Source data
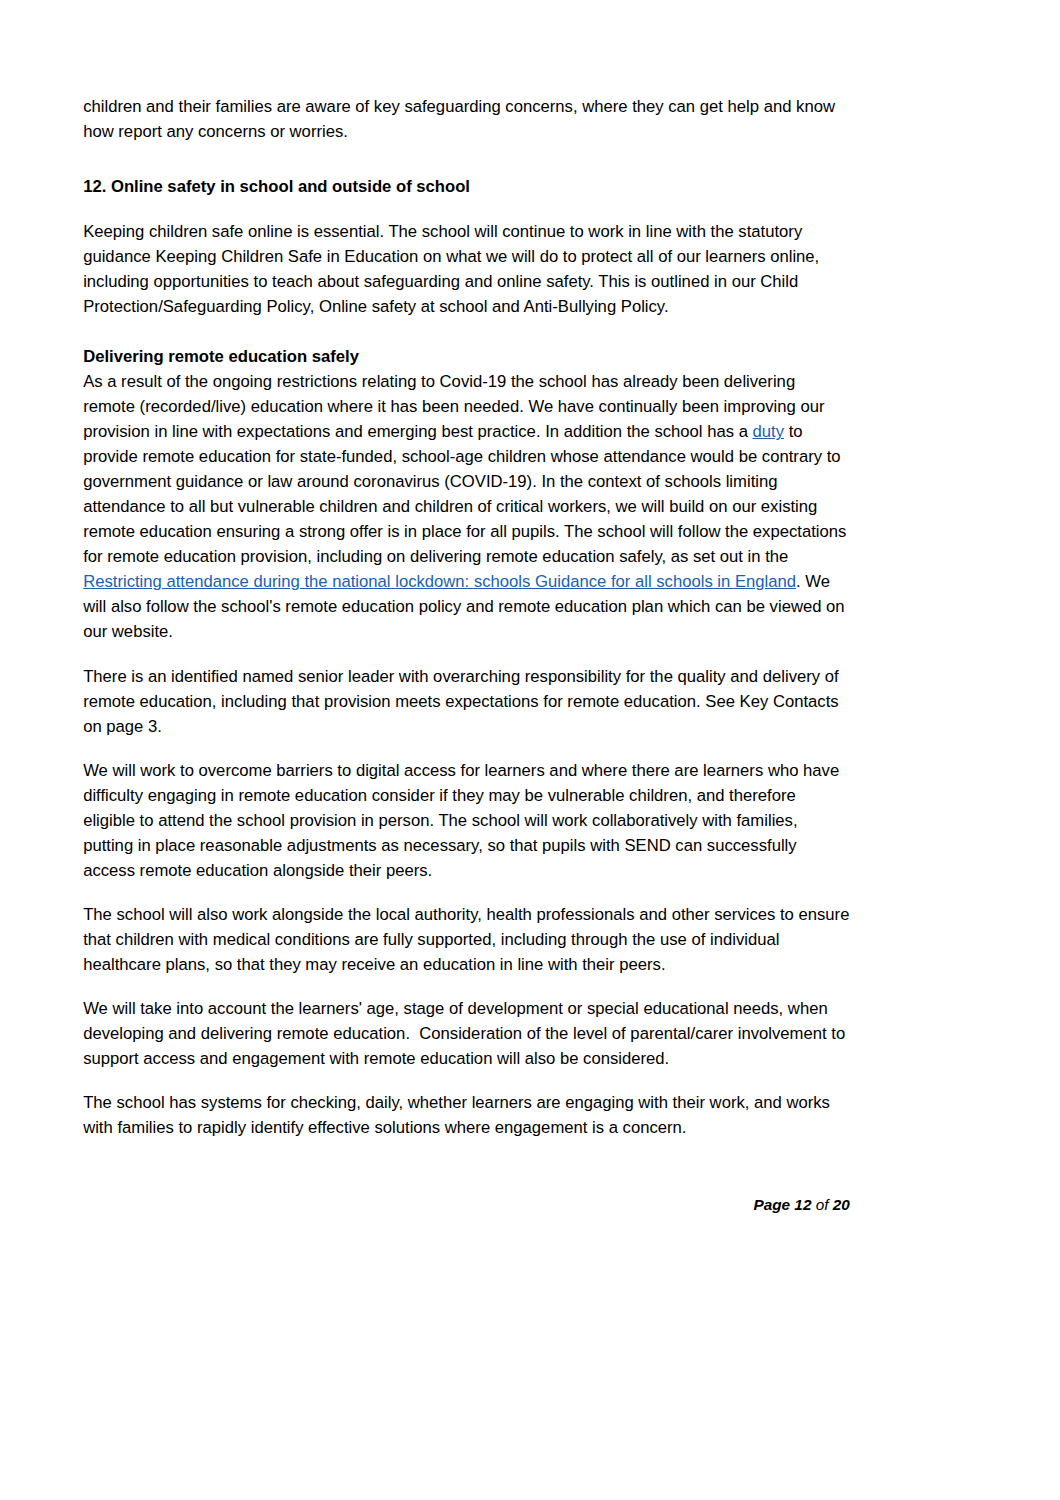children and their families are aware of key safeguarding concerns, where they can get help and know how report any concerns or worries.
12. Online safety in school and outside of school
Keeping children safe online is essential. The school will continue to work in line with the statutory guidance Keeping Children Safe in Education on what we will do to protect all of our learners online, including opportunities to teach about safeguarding and online safety. This is outlined in our Child Protection/Safeguarding Policy, Online safety at school and Anti-Bullying Policy.
Delivering remote education safely
As a result of the ongoing restrictions relating to Covid-19 the school has already been delivering remote (recorded/live) education where it has been needed. We have continually been improving our provision in line with expectations and emerging best practice. In addition the school has a duty to provide remote education for state-funded, school-age children whose attendance would be contrary to government guidance or law around coronavirus (COVID-19). In the context of schools limiting attendance to all but vulnerable children and children of critical workers, we will build on our existing remote education ensuring a strong offer is in place for all pupils. The school will follow the expectations for remote education provision, including on delivering remote education safely, as set out in the Restricting attendance during the national lockdown: schools Guidance for all schools in England. We will also follow the school's remote education policy and remote education plan which can be viewed on our website.
There is an identified named senior leader with overarching responsibility for the quality and delivery of remote education, including that provision meets expectations for remote education. See Key Contacts on page 3.
We will work to overcome barriers to digital access for learners and where there are learners who have difficulty engaging in remote education consider if they may be vulnerable children, and therefore eligible to attend the school provision in person. The school will work collaboratively with families, putting in place reasonable adjustments as necessary, so that pupils with SEND can successfully access remote education alongside their peers.
The school will also work alongside the local authority, health professionals and other services to ensure that children with medical conditions are fully supported, including through the use of individual healthcare plans, so that they may receive an education in line with their peers.
We will take into account the learners' age, stage of development or special educational needs, when developing and delivering remote education. Consideration of the level of parental/carer involvement to support access and engagement with remote education will also be considered.
The school has systems for checking, daily, whether learners are engaging with their work, and works with families to rapidly identify effective solutions where engagement is a concern.
Page 12 of 20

→ **REQUIRED WORK**: Only lines that include "safely" belong in the answer; return them from the entries above.

→ **WRITTEN REPLY**:
Delivering remote education safely
As a result of the ongoing restrictions relating to Covid-19 the school has already been delivering remote (recorded/live) education where it has been needed. We have continually been improving our provision in line with expectations and emerging best practice. In addition the school has a duty to provide remote education for state-funded, school-age children whose attendance would be contrary to government guidance or law around coronavirus (COVID-19). In the context of schools limiting attendance to all but vulnerable children and children of critical workers, we will build on our existing remote education ensuring a strong offer is in place for all pupils. The school will follow the expectations for remote education provision, including on delivering remote education safely, as set out in the Restricting attendance during the national lockdown: schools Guidance for all schools in England. We will also follow the school's remote education policy and remote education plan which can be viewed on our website.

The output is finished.